With the long speeches by both the sultan and the author, there was little time for questions from the audience, the most important part in any discussion or book launching. Noting the number of ex-dignitaries from UMNO in the audience, the moderator gave the floor first to Musa Hitam, a former Deputy Prime Minister. He took his senior statesman status too seriously and went on a long monologue, with the moderator having to interrupt him. As for the other half a dozen or so speakers, they too were interested in making their own mini speeches rather than posing probing questions.
If not for Tajuddin Rasdi, the ensuing panel discussion too would have been a dud. Johan Jaafar was asked what was the greatest pressure he faced when chairing the Anti-Corruption Commission. Political interference! Surprise of surprises! The moderator then asked him to judge the independence (from political pressure) of his Commission. Johan meekly replied a passable 6 out of 10. Good enough for a general degree, as the moderator commented. If I were the moderator I would press Johan as to what he did to resist those pressures. I suspect that Johan too was one of those all too common “Kami menurut perentah” (I follow orders) type of public servant.
The sparkles of the panel discussion came from Tajuddin Rasdi. He prefaced his remarks by noting that this was the first time he had been invited to address an almost exclusively Malay or Muslim audience. Tajuddin is of course well known to non-Malay or at least English-speaking readers through his trenchant columns in The Star.

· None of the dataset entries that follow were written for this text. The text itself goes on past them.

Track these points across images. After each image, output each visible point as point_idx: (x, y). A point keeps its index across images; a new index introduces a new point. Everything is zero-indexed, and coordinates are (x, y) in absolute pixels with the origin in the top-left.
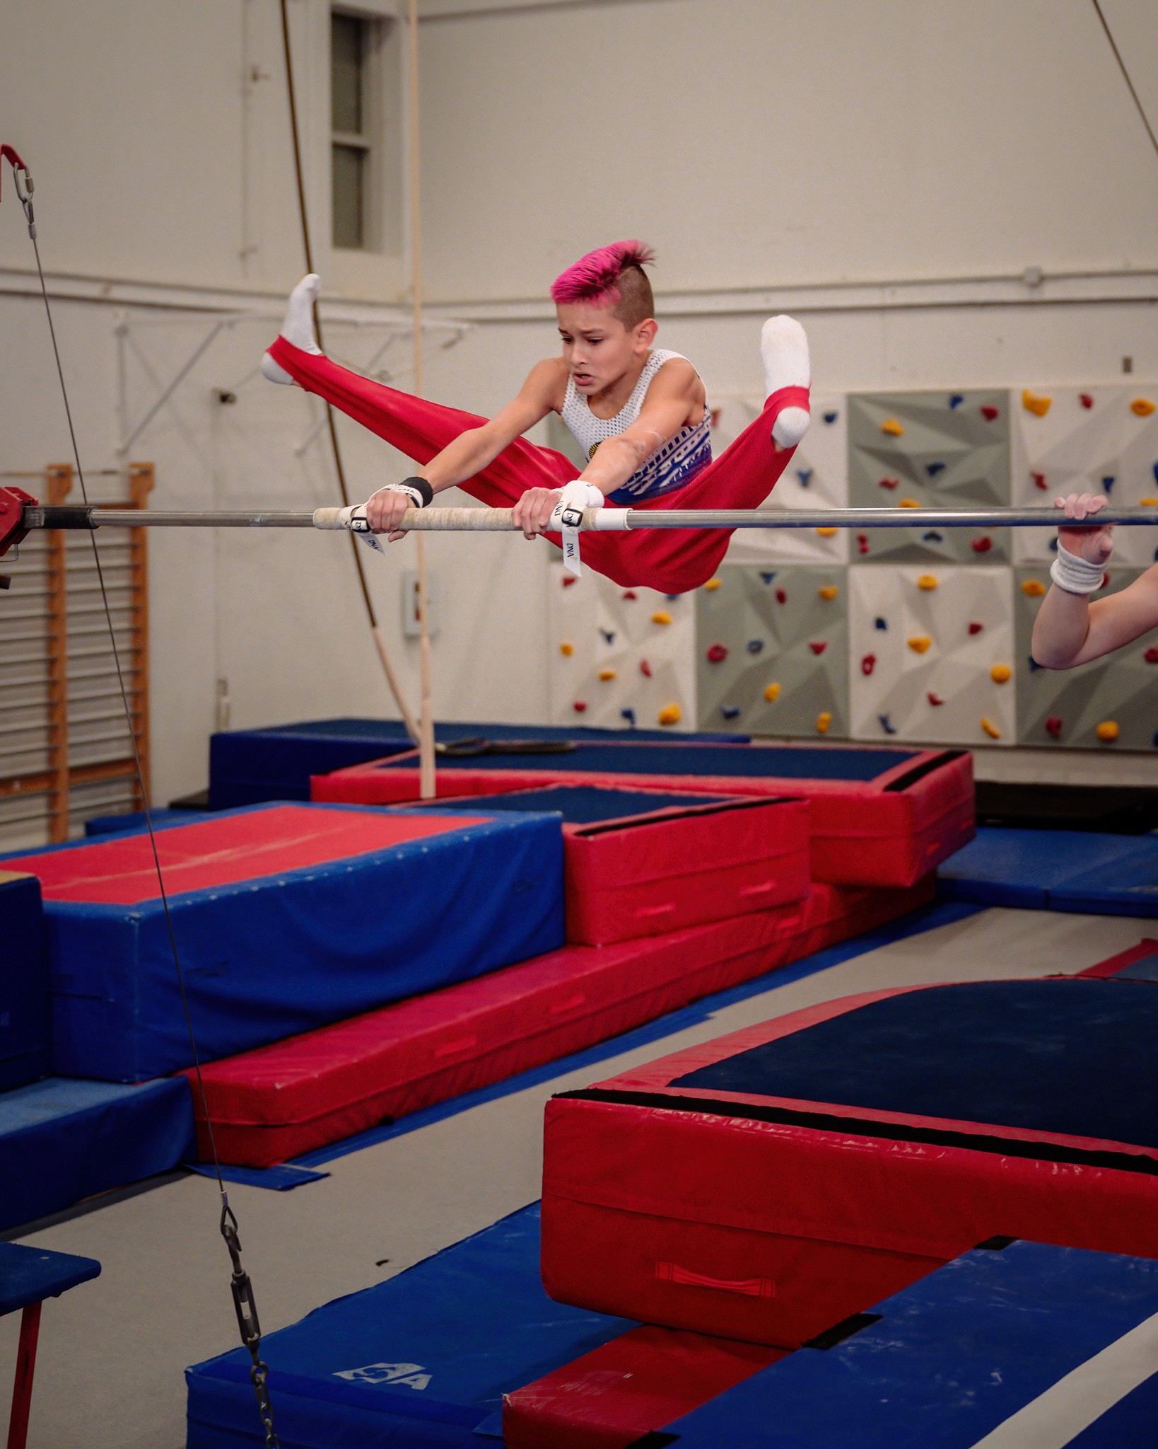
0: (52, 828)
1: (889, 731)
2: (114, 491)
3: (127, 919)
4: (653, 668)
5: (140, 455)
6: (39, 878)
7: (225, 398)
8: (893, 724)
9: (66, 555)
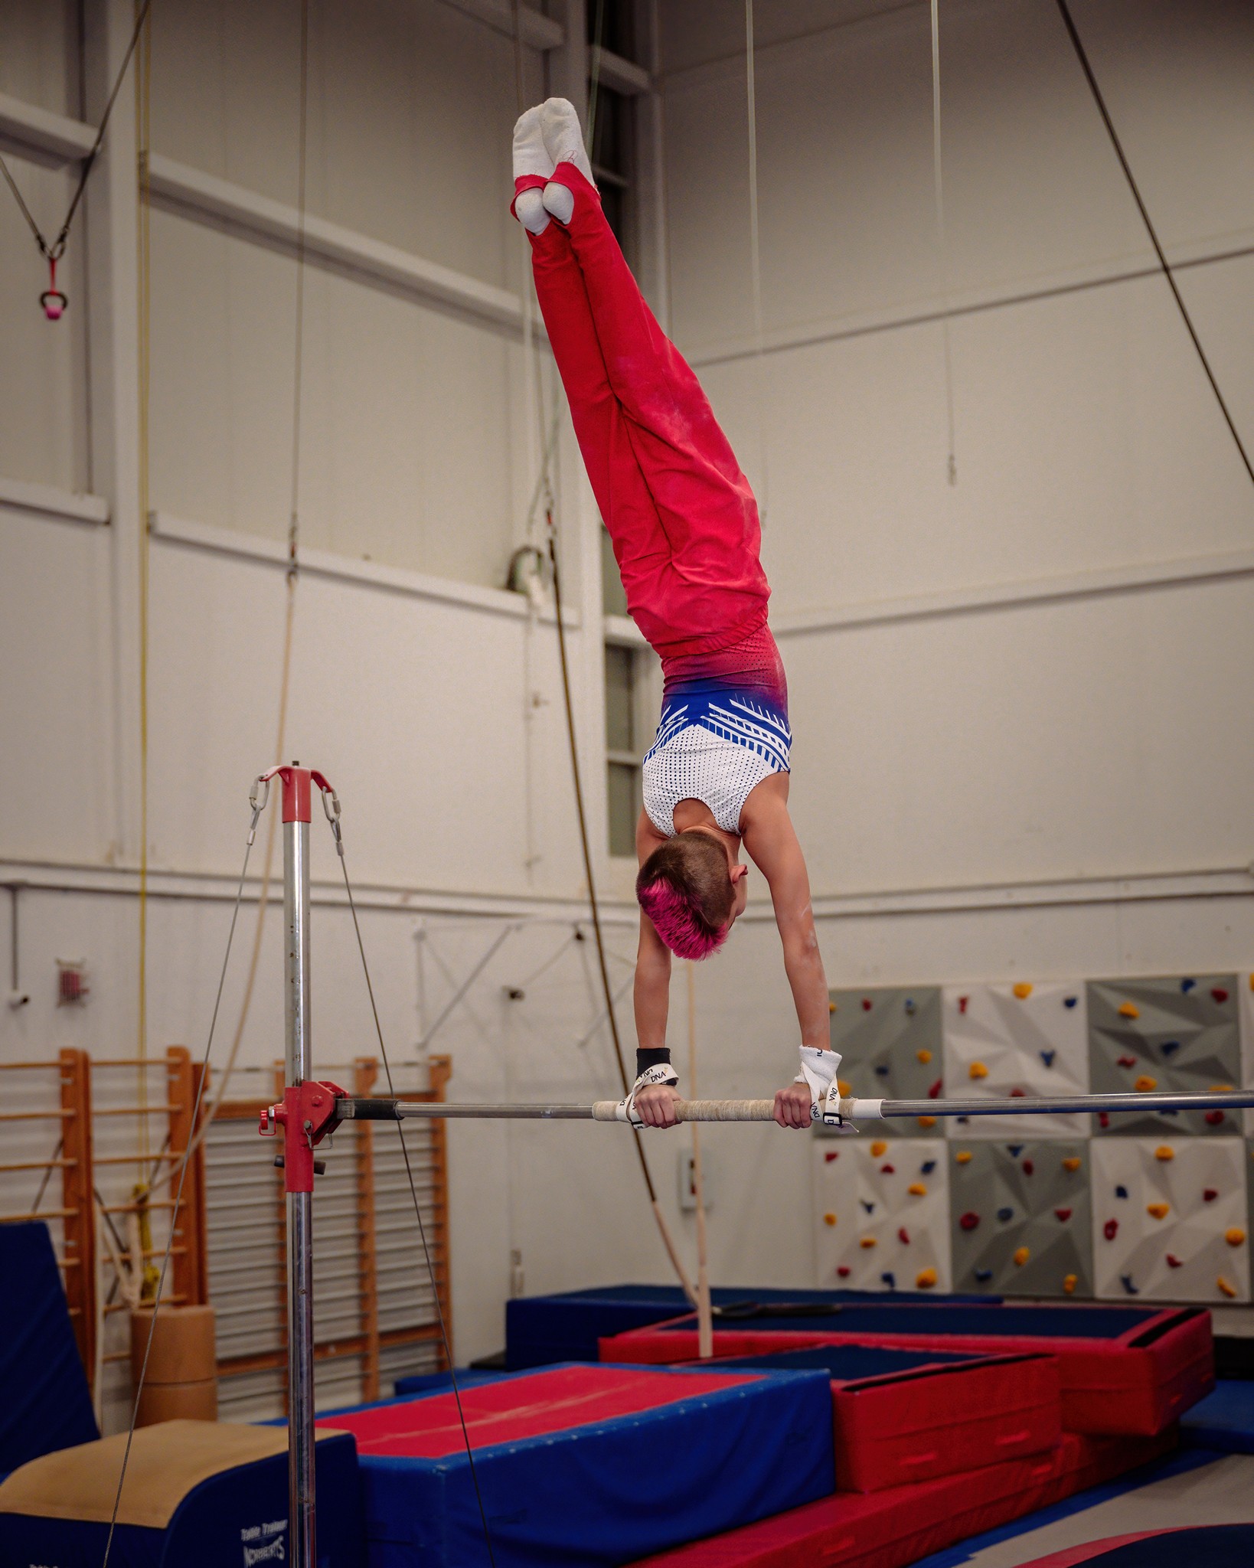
0: (364, 1388)
1: (1132, 1291)
2: (414, 1081)
3: (434, 1471)
4: (911, 1235)
5: (438, 1048)
6: (355, 1435)
7: (514, 995)
8: (1135, 1284)
9: (373, 1140)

He made the profound observation that corruption is difficult to eradicate among Malays and Muslims because it has been enmeshed into the Malay versus non-Malay (or non-Muslim) narrative. It is but a sub-variety of the old “us versus them” divide. We have framed corruption as war against the infidel and thus halal, or can be made so. To make that narrative stick even more easily, to Malays anything coming from the land of the Arabs is halal. It is thus not a surprise that Najib had framed the loot he pilfered from 1MDB as money coming from an Arab prince.
Another astute observation from Tajuddin is that, as in the universities, we are more into the answers without first asking the necessary probing questions. Worse, often the solutions would have been imposed upon us, as with Raja Nazrin ordering those new supplications for Friday sermons. However, we are more likely to find the right solution if we first begin by asking some tough questions.
One simple question is this: Why are the corrupt so admired in our culture? Prime exhibit: Najib Razak. The next complementary question is why are the talented in our midst not rewarded? Instead we reward the duds and those satisfied with a general degree, as the moderator commented. You can bet that Tajuddin will never make it to the National Professors Council!
Malays should learn from our peladang (farmers) ancestors. To ensure a bountiful harvest and a productive orchard, they pruned their fruit trees, getting rid of the unproductive suckers and water sprouts. They also uprooted thelallang and other weeds that would sap the precious nutrients from the soil. Malay culture today perversely nurtures and rewards those parasites. My late father (himself a part-time peladang besides being a teacher) had an apt expression for that stupidity–membajakan lallang (providing manure to the weeds).